» **Passage to read**
SEO Writing Commandments

Search Engine Optimization Add comments

This was sent to me by a colleague frustrated with writing for the search engines. He was trained in the style of Strunk & White and hates adding more keywords to prose when it is unnecessary. In practice, we must write to make sure keyword phrases are highlighted in the page content, and should not lazily stuff keywords in all corners of our copy.

Re: SEO writing: making things bigger for bigger’s sake.

It seems the SEO commandments are:

THY GOD SHALL NOT BE THE READER

THY GOD SHALL BE GOOGLE

THOU SHALT BE VERBOSE

THOU SHALT BE REPETITIVE

THOU SHALT BE REDUNDANT

THOU SHALT BE LOQUATIOUS

BLESSED BE THY NAME, OH GOOGLE.

AMEN

(and alas)

I find it difficult to give up concern for the reader. That is why I write paragraphs with a bold first line that holds the key information.

That way the reader can get more essential info and skip some of the palaver.

Here’s an idea– why not make a big, fat website that search engines will love— and on the first page a well-noted link to a Reader’s Digest version –lean & clean.

» **Data extract**

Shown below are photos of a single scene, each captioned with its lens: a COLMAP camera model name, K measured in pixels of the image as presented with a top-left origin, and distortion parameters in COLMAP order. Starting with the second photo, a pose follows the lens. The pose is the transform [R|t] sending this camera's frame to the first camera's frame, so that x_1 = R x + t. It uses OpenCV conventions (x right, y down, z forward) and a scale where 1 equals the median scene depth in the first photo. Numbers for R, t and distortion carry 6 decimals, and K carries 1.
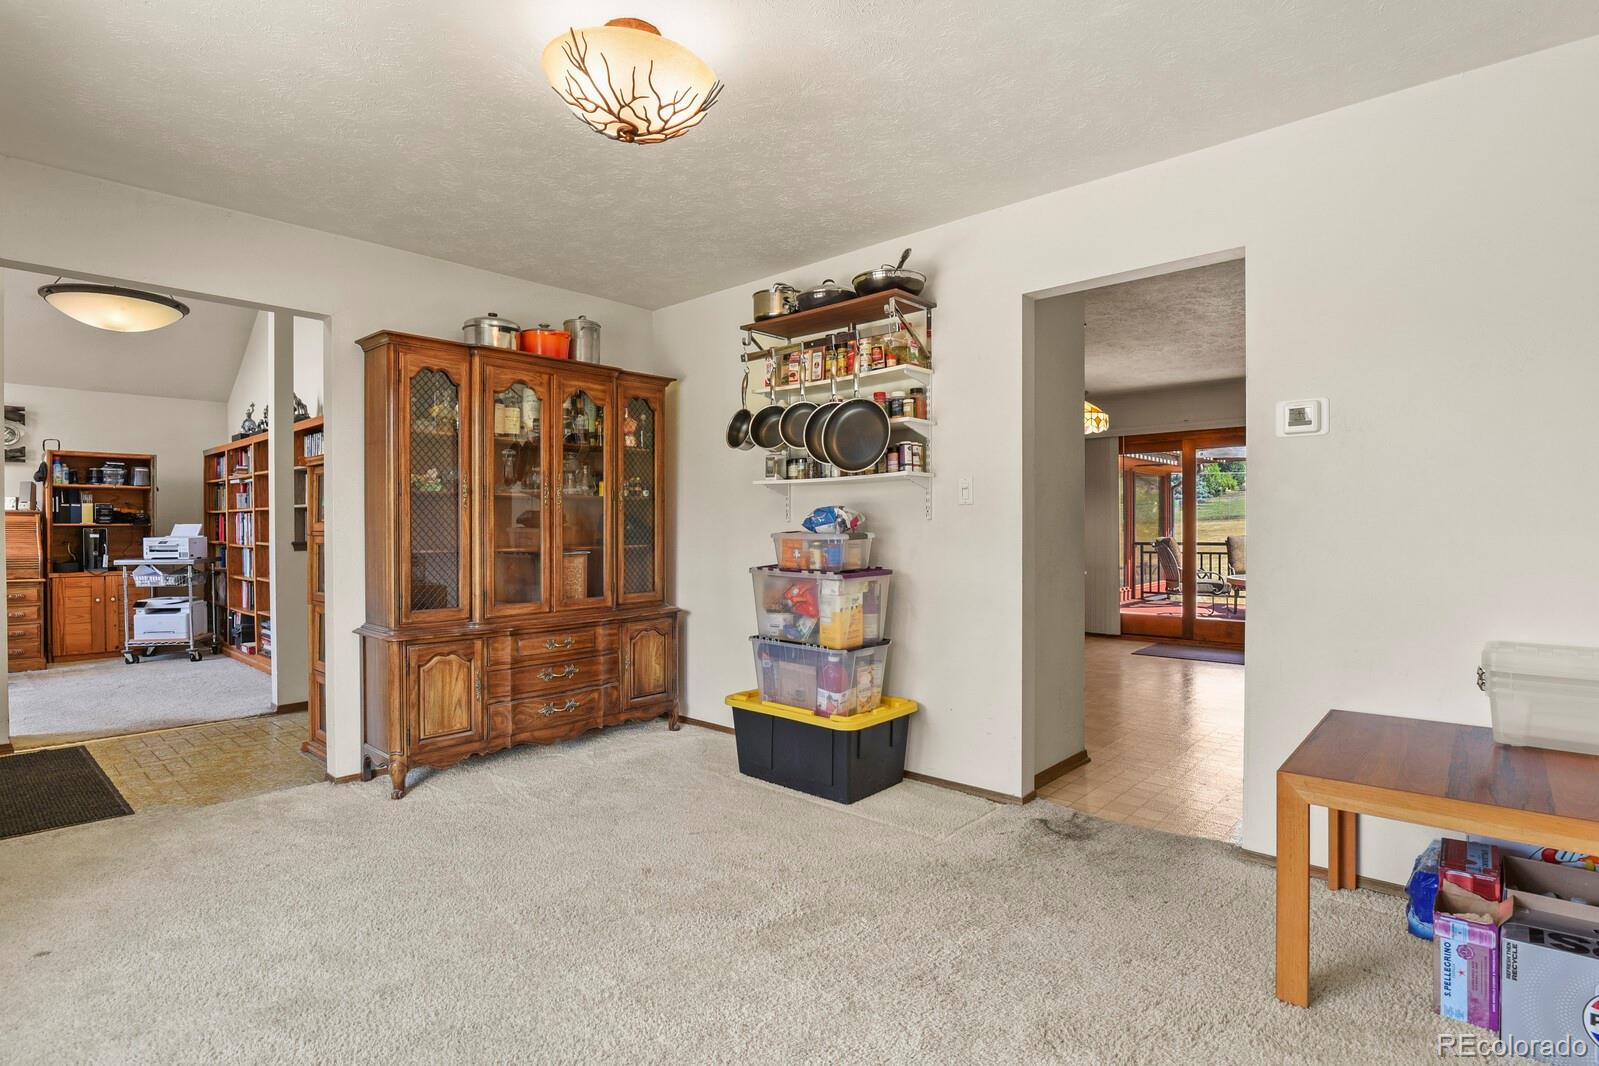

» **Directions for this task**
Extract the piece on SEO writing commandments that appears before the listing and reproduce the whole of it word for word, keeping every line and punctuation mark unchanged.

» **Result of this exercise**
SEO Writing Commandments

Search Engine Optimization Add comments

This was sent to me by a colleague frustrated with writing for the search engines. He was trained in the style of Strunk & White and hates adding more keywords to prose when it is unnecessary. In practice, we must write to make sure keyword phrases are highlighted in the page content, and should not lazily stuff keywords in all corners of our copy.

Re: SEO writing: making things bigger for bigger’s sake.

It seems the SEO commandments are:

THY GOD SHALL NOT BE THE READER

THY GOD SHALL BE GOOGLE

THOU SHALT BE VERBOSE

THOU SHALT BE REPETITIVE

THOU SHALT BE REDUNDANT

THOU SHALT BE LOQUATIOUS

BLESSED BE THY NAME, OH GOOGLE.

AMEN

(and alas)

I find it difficult to give up concern for the reader. That is why I write paragraphs with a bold first line that holds the key information.

That way the reader can get more essential info and skip some of the palaver.

Here’s an idea– why not make a big, fat website that search engines will love— and on the first page a well-noted link to a Reader’s Digest version –lean & clean.